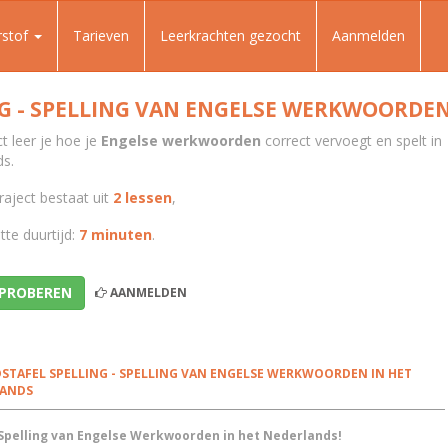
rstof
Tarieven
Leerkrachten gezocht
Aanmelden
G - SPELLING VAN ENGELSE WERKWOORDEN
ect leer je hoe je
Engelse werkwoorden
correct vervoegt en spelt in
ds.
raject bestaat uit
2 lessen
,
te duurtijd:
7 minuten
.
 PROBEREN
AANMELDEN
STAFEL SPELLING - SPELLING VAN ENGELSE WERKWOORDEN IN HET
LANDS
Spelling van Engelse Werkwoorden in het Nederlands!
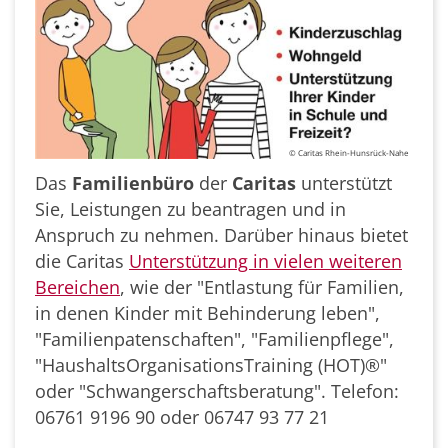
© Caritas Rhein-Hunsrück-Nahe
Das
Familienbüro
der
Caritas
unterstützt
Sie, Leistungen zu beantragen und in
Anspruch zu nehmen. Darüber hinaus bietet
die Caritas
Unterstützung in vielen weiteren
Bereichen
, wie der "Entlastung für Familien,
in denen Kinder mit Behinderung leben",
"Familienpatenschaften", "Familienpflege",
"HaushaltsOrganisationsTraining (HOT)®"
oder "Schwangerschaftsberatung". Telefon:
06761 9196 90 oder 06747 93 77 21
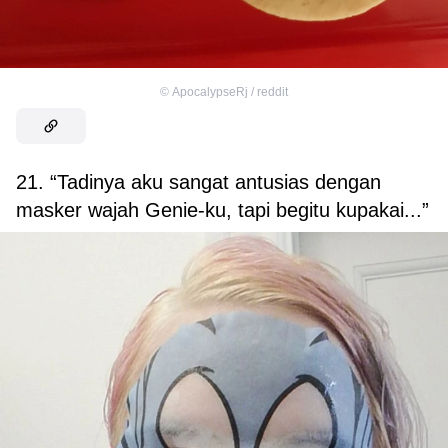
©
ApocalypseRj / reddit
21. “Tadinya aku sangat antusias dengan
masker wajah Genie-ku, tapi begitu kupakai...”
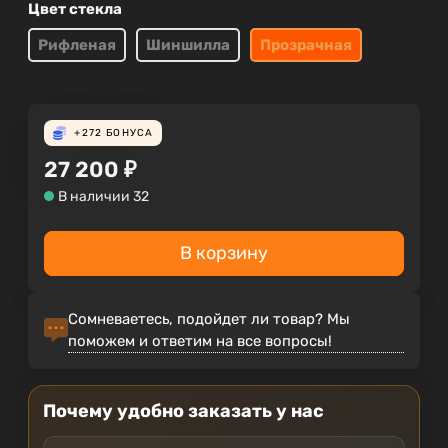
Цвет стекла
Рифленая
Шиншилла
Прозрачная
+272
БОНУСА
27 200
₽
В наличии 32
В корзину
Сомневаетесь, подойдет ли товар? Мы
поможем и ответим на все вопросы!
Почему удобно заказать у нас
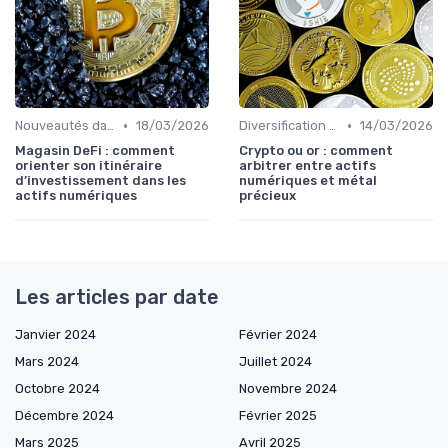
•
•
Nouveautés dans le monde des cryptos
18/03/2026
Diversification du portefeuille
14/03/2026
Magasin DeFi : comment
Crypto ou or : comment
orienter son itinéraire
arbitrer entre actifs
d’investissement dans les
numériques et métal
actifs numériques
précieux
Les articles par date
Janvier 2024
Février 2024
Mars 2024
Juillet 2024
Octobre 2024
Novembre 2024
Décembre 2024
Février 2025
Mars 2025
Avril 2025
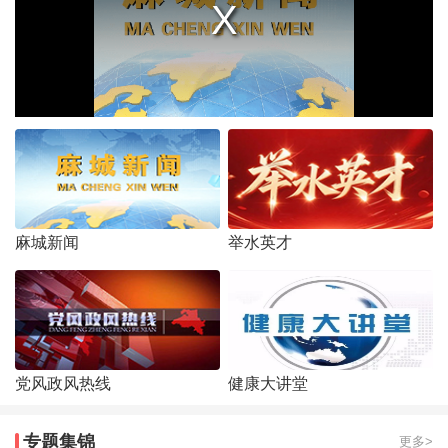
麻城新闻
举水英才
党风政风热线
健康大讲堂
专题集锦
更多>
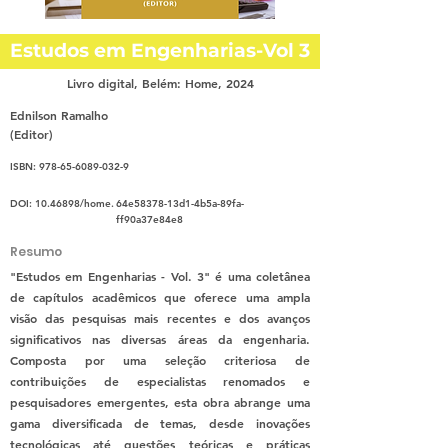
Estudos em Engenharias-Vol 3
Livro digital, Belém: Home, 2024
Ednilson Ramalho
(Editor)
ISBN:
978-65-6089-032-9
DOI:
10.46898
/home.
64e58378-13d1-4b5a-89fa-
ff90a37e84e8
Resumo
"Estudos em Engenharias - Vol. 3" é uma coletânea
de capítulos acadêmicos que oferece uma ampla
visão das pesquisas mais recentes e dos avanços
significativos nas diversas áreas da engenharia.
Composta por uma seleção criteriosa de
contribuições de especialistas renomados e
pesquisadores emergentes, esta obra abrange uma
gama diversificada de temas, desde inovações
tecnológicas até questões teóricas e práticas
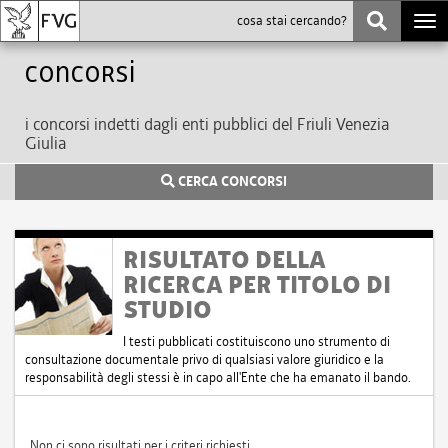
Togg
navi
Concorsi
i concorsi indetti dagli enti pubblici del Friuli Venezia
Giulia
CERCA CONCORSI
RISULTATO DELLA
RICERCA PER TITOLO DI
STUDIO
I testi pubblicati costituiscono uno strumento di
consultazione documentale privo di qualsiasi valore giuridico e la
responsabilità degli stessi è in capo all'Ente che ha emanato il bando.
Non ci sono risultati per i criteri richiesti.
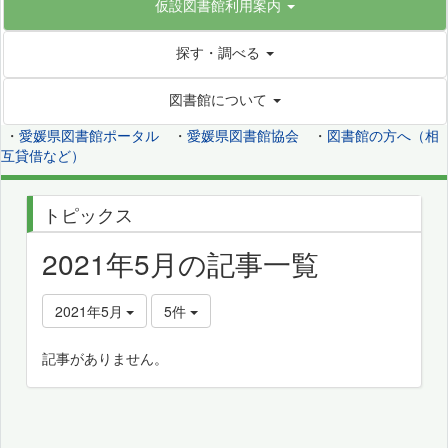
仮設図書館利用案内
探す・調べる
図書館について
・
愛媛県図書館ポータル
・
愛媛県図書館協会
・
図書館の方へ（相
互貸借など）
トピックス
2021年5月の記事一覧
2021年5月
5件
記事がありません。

* * *

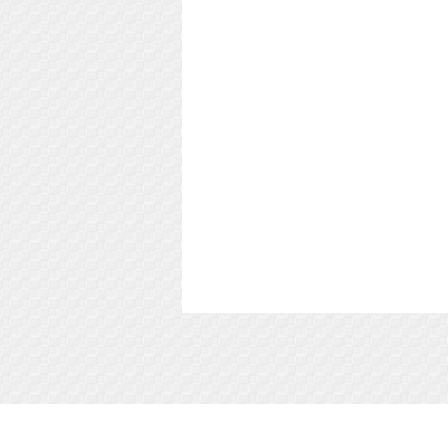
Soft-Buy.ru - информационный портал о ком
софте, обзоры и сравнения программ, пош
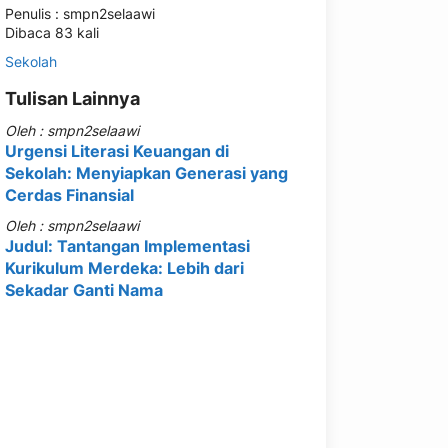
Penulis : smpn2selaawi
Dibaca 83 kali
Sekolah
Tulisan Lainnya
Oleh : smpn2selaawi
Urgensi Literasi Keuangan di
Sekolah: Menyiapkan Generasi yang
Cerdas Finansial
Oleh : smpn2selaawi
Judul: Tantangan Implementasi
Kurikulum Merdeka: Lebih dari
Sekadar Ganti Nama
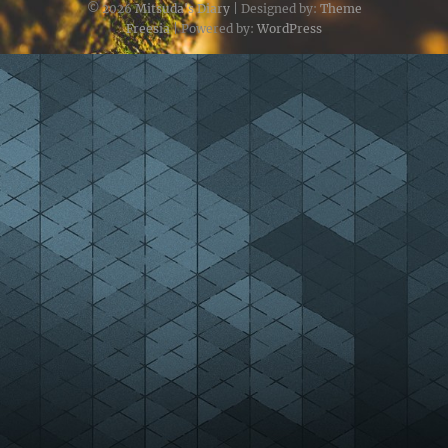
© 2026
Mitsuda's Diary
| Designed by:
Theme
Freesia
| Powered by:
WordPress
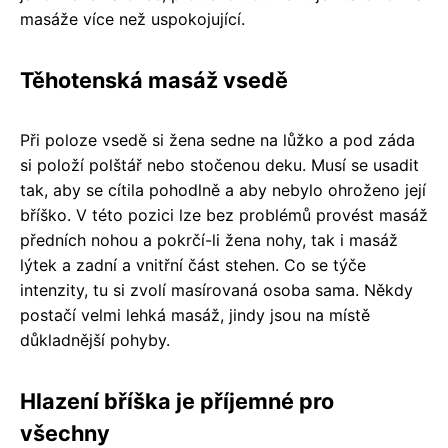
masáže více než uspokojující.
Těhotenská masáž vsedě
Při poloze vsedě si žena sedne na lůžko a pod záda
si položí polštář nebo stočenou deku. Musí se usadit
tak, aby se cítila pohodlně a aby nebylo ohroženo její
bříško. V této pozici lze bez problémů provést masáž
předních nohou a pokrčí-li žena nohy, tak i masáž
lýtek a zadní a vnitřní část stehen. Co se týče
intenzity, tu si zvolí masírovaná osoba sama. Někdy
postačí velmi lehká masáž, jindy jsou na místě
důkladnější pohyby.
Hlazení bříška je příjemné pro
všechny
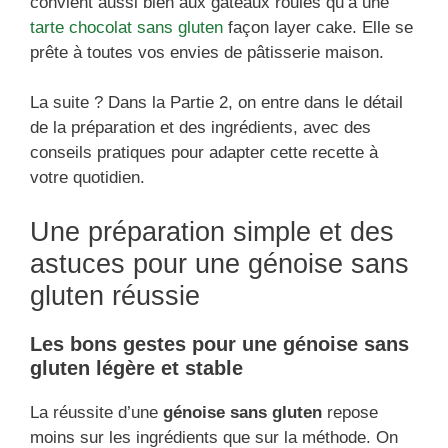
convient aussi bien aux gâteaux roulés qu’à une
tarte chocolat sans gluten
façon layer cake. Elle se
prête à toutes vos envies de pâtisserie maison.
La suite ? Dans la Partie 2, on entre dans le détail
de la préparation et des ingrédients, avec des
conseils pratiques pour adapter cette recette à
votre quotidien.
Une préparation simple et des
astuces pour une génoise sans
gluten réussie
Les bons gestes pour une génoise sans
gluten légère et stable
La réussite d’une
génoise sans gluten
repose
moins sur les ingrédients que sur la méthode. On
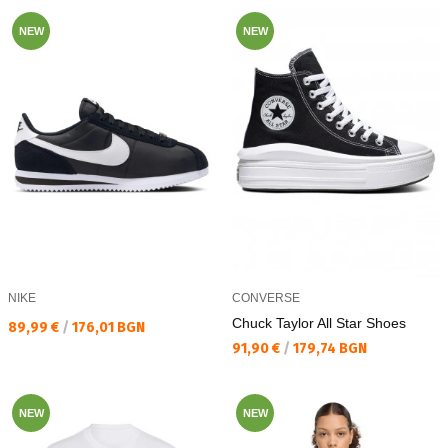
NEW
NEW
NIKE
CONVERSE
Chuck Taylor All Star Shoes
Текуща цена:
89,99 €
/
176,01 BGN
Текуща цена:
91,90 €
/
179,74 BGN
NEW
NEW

* * *

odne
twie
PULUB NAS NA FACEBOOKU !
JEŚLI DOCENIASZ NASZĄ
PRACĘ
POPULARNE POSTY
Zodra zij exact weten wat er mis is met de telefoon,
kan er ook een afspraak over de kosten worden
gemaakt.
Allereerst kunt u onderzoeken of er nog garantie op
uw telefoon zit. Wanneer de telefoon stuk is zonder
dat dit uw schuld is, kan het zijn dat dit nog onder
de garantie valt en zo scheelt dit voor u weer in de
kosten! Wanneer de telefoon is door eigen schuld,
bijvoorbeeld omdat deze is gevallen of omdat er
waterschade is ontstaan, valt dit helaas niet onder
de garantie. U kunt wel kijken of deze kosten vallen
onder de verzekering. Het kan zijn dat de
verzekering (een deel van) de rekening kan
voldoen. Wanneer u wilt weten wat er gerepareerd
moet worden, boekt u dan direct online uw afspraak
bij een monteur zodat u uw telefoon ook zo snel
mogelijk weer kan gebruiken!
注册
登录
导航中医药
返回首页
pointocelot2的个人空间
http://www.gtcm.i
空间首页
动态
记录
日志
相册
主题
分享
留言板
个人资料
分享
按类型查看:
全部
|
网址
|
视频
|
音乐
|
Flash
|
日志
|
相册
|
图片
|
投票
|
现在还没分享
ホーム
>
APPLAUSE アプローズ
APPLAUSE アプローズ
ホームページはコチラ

# Exercise directions:
Find the count of lines in the data above where the word "Engenharias" occurs, and write down only that count.

# Answer to this exercise:
2